National Cherry Blossom Festival
The National Cherry Blossom Festival is one of the most famous flower festivals in the United States. Held every spring, it attracts more than 1.5 million people who come to Washington, D.C. to enjoy the blossoming cherry trees and diverse programming. Over the years, the festival has become the nation’s largest springtime celebration.

The first attempts to plant Japanese cherry blossom trees in Washington, D.C. date back to the early 20th century. In August 1909, the city of Tokyo donated 2 thousand cherry trees to the United States to be planted along the Potomac River. The trees arrived in January 1910 but were never planted due to being infested with nematodes and insects which endangered local growers.

Having heard about the unfortunate incident, Japanese chemist Jokichi Takamine and the Mayor of Tokyo Yukio Ozaki donated even more trees. In February 1912, over 3000 cherry trees arrived in Seattle on board the Awa Maru and were shipped to Washington, D.C. The official planting ceremony took place on March 27, 1912. First Lady Hellen Herron Taft and the wife of the Japanese ambassador planted the first two trees.

The National Cherry Blossom Festival was created to commemorate the gift and honor the lasting friendship between Japan and the United States. The first festival was organized by numerous civic groups and took place in late 1934. Since the involvement of Hellen Herron Taft, many first ladies of the United States have been involved in the festival. They include Mamie Eisenhower, Betty Ford, Lady Bird Johnson, Hillary Clinton, Laura Bush, and Michelle Obama.

The festival traditionally starts on March 20 and spans four weekends. However, the 2012 festival lasted five weeks to accommodate a diverse schedule dedicated to the 100-year anniversary of the gift. The event is coordinated by the National Cherry Blossom Festival, Inc. It’s an umbrella organization comprising representatives of business, governmental, and civic organizations.

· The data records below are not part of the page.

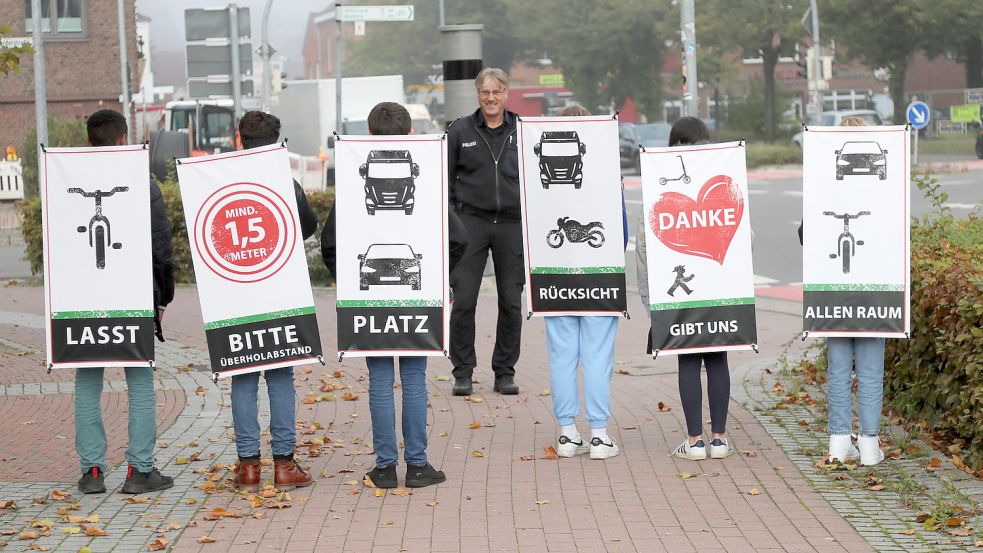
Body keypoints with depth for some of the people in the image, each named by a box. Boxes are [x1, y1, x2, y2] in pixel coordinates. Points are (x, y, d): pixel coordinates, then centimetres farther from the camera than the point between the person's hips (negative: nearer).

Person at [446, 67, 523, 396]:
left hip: (512, 223, 1)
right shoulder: (459, 131, 5)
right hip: (471, 220, -1)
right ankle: (463, 372, 4)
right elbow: (445, 178, 8)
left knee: (511, 302, 3)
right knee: (464, 300, -6)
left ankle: (505, 372, 13)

The National Cherry Blossom Festival begins with a family day followed by an official opening ceremony. Every day of the festival features an array of cultural events and activities such as sushi and sake tastings, cultural performances, art exhibitions, dance and singing, educational events dedicated to cherry blossoms, kimono fashion shows, martial arts demonstrations, rakugo (Japanese art of storytelling), and more.

One of the festival’s highlights is the Blossom Kite Festival that usually takes place on the first or second weekend of the festival. Another highlight is the annual National Cherry Blossom Festival Parade that runs for ten blocks along Constitution Avenue. The parade features elaborate floats, giant helium balloons, marching bands, celebrity entertainers, and performers.

In 2020, the event was held online due to the coronavirus pandemic.